_Data excerpts_:
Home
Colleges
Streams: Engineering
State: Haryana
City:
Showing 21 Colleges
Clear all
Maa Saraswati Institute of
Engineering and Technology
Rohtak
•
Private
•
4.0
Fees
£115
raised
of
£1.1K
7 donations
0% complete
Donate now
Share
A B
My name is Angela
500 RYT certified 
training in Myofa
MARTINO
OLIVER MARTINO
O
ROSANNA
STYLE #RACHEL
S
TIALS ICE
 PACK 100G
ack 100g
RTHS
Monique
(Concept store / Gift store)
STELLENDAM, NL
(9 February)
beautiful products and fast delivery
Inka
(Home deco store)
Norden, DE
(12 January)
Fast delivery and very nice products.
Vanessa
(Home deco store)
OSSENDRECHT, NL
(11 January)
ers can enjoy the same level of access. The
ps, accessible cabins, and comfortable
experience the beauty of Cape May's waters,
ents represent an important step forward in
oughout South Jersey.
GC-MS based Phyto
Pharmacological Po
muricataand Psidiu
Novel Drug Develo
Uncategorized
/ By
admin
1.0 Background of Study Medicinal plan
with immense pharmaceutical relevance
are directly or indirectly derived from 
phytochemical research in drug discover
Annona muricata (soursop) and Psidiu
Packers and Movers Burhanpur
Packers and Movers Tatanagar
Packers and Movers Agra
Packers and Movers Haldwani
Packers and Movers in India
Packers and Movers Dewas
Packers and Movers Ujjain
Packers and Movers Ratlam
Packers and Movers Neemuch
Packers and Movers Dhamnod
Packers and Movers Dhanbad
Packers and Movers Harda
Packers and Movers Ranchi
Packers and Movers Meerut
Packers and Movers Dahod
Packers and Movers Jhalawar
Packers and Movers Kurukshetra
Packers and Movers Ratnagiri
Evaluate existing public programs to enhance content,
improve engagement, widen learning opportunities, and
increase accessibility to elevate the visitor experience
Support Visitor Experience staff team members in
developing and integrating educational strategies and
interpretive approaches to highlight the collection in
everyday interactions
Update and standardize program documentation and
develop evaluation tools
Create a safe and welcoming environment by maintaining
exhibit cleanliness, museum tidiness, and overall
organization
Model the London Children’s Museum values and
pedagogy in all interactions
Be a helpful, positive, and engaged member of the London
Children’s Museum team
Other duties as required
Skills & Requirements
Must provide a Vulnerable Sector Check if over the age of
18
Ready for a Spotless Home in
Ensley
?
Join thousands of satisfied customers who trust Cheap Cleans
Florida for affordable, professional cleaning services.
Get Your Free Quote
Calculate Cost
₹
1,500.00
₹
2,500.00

* * *

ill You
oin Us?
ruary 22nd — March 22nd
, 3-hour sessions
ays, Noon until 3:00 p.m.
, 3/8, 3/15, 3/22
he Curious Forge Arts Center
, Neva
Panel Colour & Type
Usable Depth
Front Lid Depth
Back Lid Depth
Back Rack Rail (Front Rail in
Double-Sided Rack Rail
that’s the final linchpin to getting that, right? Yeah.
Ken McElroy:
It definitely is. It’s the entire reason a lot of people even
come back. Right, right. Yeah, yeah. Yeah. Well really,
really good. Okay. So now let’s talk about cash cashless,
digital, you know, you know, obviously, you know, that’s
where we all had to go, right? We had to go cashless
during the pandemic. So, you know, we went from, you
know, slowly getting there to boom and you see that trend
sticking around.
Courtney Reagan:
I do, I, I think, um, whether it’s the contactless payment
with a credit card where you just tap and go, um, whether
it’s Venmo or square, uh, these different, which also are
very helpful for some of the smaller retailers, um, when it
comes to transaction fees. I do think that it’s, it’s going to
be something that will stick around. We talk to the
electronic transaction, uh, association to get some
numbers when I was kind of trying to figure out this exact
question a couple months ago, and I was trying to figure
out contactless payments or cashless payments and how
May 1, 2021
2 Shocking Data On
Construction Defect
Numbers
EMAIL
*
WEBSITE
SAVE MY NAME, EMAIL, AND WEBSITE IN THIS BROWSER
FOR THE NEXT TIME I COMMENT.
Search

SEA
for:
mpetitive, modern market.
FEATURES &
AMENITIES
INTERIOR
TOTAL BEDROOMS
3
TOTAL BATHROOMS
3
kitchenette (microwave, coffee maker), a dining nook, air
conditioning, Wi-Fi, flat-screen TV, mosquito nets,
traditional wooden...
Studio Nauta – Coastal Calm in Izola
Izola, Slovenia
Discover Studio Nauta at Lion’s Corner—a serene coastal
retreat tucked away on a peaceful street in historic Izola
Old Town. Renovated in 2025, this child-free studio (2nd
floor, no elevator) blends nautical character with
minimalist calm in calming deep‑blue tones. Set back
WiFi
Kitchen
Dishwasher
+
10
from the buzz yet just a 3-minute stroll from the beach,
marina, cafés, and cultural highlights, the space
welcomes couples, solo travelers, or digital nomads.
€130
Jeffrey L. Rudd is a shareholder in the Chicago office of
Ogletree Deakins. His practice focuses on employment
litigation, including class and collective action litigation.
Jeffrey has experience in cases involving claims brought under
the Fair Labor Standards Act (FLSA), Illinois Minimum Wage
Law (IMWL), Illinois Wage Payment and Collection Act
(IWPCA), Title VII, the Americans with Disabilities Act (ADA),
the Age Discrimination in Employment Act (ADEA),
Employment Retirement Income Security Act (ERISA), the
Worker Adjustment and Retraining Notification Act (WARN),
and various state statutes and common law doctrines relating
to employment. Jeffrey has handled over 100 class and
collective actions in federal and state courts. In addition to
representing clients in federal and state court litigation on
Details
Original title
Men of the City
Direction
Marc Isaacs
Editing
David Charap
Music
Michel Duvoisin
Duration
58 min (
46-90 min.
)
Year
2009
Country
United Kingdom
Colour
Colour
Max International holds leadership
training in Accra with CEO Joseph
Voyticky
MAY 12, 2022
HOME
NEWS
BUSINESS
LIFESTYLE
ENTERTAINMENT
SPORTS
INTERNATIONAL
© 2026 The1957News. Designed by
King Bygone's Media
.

_Work task_: A single number is expected: how many lines in the entries contain "think".

_Exercise response_: 2